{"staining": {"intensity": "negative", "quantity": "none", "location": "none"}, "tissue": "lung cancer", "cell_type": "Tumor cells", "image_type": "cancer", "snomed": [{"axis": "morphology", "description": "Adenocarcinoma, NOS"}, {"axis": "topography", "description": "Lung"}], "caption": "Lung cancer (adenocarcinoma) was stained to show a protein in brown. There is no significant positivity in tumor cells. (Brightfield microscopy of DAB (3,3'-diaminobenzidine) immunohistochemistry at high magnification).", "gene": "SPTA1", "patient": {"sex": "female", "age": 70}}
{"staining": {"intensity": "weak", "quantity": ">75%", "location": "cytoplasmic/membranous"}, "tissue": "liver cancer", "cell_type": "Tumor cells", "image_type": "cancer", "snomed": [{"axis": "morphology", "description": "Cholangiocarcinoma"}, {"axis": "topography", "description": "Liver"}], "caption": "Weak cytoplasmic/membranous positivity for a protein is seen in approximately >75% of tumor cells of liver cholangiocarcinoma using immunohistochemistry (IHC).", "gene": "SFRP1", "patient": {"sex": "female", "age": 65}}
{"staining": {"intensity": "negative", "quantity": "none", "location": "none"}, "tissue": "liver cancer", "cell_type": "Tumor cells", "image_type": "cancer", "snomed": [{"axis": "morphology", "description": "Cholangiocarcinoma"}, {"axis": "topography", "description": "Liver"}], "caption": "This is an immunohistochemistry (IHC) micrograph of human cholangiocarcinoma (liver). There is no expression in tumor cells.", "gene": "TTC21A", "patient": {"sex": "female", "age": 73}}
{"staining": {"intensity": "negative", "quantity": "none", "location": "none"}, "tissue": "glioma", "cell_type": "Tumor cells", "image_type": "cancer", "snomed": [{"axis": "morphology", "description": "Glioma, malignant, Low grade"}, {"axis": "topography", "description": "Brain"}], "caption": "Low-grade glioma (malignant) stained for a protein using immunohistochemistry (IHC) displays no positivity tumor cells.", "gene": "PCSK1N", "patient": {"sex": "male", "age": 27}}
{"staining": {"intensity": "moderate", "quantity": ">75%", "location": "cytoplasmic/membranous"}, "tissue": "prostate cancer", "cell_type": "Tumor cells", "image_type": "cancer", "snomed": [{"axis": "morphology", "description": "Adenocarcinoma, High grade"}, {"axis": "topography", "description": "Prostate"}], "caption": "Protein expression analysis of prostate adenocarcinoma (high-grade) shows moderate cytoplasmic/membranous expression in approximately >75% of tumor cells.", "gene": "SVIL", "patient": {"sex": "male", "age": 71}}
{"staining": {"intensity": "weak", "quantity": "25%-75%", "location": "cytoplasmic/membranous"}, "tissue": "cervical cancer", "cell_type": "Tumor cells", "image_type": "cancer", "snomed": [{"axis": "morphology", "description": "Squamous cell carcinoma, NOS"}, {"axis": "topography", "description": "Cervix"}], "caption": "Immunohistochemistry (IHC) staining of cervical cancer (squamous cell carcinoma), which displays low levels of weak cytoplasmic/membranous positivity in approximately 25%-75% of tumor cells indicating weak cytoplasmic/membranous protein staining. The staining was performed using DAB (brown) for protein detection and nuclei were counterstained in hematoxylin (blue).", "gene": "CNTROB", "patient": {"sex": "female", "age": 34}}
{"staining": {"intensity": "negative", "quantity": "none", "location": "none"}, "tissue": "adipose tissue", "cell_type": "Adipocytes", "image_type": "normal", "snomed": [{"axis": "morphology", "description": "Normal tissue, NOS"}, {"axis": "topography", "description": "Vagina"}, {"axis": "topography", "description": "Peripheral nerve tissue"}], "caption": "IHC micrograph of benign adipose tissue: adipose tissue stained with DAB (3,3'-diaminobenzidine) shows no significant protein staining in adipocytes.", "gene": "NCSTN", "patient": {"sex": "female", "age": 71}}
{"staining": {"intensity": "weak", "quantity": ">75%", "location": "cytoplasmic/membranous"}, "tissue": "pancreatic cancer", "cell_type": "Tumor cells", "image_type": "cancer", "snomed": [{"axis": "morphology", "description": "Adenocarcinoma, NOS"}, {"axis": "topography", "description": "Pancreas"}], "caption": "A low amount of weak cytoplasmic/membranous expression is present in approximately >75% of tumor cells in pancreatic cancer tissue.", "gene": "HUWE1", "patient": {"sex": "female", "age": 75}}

Aim of the task | Please make an exact copy of each record.

Answer for the task |
{"staining": {"intensity": "negative", "quantity": "none", "location": "none"}, "tissue": "lung cancer", "cell_type": "Tumor cells", "image_type": "cancer", "snomed": [{"axis": "morphology", "description": "Adenocarcinoma, NOS"}, {"axis": "topography", "description": "Lung"}], "caption": "Lung cancer (adenocarcinoma) was stained to show a protein in brown. There is no significant positivity in tumor cells. (Brightfield microscopy of DAB (3,3'-diaminobenzidine) immunohistochemistry at high magnification).", "gene": "SPTA1", "patient": {"sex": "female", "age": 70}}
{"staining": {"intensity": "weak", "quantity": ">75%", "location": "cytoplasmic/membranous"}, "tissue": "liver cancer", "cell_type": "Tumor cells", "image_type": "cancer", "snomed": [{"axis": "morphology", "description": "Cholangiocarcinoma"}, {"axis": "topography", "description": "Liver"}], "caption": "Weak cytoplasmic/membranous positivity for a protein is seen in approximately >75% of tumor cells of liver cholangiocarcinoma using immunohistochemistry (IHC).", "gene": "SFRP1", "patient": {"sex": "female", "age": 65}}
{"staining": {"intensity": "negative", "quantity": "none", "location": "none"}, "tissue": "liver cancer", "cell_type": "Tumor cells", "image_type": "cancer", "snomed": [{"axis": "morphology", "description": "Cholangiocarcinoma"}, {"axis": "topography", "description": "Liver"}], "caption": "This is an immunohistochemistry (IHC) micrograph of human cholangiocarcinoma (liver). There is no expression in tumor cells.", "gene": "TTC21A", "patient": {"sex": "female", "age": 73}}
{"staining": {"intensity": "negative", "quantity": "none", "location": "none"}, "tissue": "glioma", "cell_type": "Tumor cells", "image_type": "cancer", "snomed": [{"axis": "morphology", "description": "Glioma, malignant, Low grade"}, {"axis": "topography", "description": "Brain"}], "caption": "Low-grade glioma (malignant) stained for a protein using immunohistochemistry (IHC) displays no positivity tumor cells.", "gene": "PCSK1N", "patient": {"sex": "male", "age": 27}}
{"staining": {"intensity": "moderate", "quantity": ">75%", "location": "cytoplasmic/membranous"}, "tissue": "prostate cancer", "cell_type": "Tumor cells", "image_type": "cancer", "snomed": [{"axis": "morphology", "description": "Adenocarcinoma, High grade"}, {"axis": "topography", "description": "Prostate"}], "caption": "Protein expression analysis of prostate adenocarcinoma (high-grade) shows moderate cytoplasmic/membranous expression in approximately >75% of tumor cells.", "gene": "SVIL", "patient": {"sex": "male", "age": 71}}
{"staining": {"intensity": "weak", "quantity": "25%-75%", "location": "cytoplasmic/membranous"}, "tissue": "cervical cancer", "cell_type": "Tumor cells", "image_type": "cancer", "snomed": [{"axis": "morphology", "description": "Squamous cell carcinoma, NOS"}, {"axis": "topography", "description": "Cervix"}], "caption": "Immunohistochemistry (IHC) staining of cervical cancer (squamous cell carcinoma), which displays low levels of weak cytoplasmic/membranous positivity in approximately 25%-75% of tumor cells indicating weak cytoplasmic/membranous protein staining. The staining was performed using DAB (brown) for protein detection and nuclei were counterstained in hematoxylin (blue).", "gene": "CNTROB", "patient": {"sex": "female", "age": 34}}
{"staining": {"intensity": "negative", "quantity": "none", "location": "none"}, "tissue": "adipose tissue", "cell_type": "Adipocytes", "image_type": "normal", "snomed": [{"axis": "morphology", "description": "Normal tissue, NOS"}, {"axis": "topography", "description": "Vagina"}, {"axis": "topography", "description": "Peripheral nerve tissue"}], "caption": "IHC micrograph of benign adipose tissue: adipose tissue stained with DAB (3,3'-diaminobenzidine) shows no significant protein staining in adipocytes.", "gene": "NCSTN", "patient": {"sex": "female", "age": 71}}
{"staining": {"intensity": "weak", "quantity": ">75%", "location": "cytoplasmic/membranous"}, "tissue": "pancreatic cancer", "cell_type": "Tumor cells", "image_type": "cancer", "snomed": [{"axis": "morphology", "description": "Adenocarcinoma, NOS"}, {"axis": "topography", "description": "Pancreas"}], "caption": "A low amount of weak cytoplasmic/membranous expression is present in approximately >75% of tumor cells in pancreatic cancer tissue.", "gene": "HUWE1", "patient": {"sex": "female", "age": 75}}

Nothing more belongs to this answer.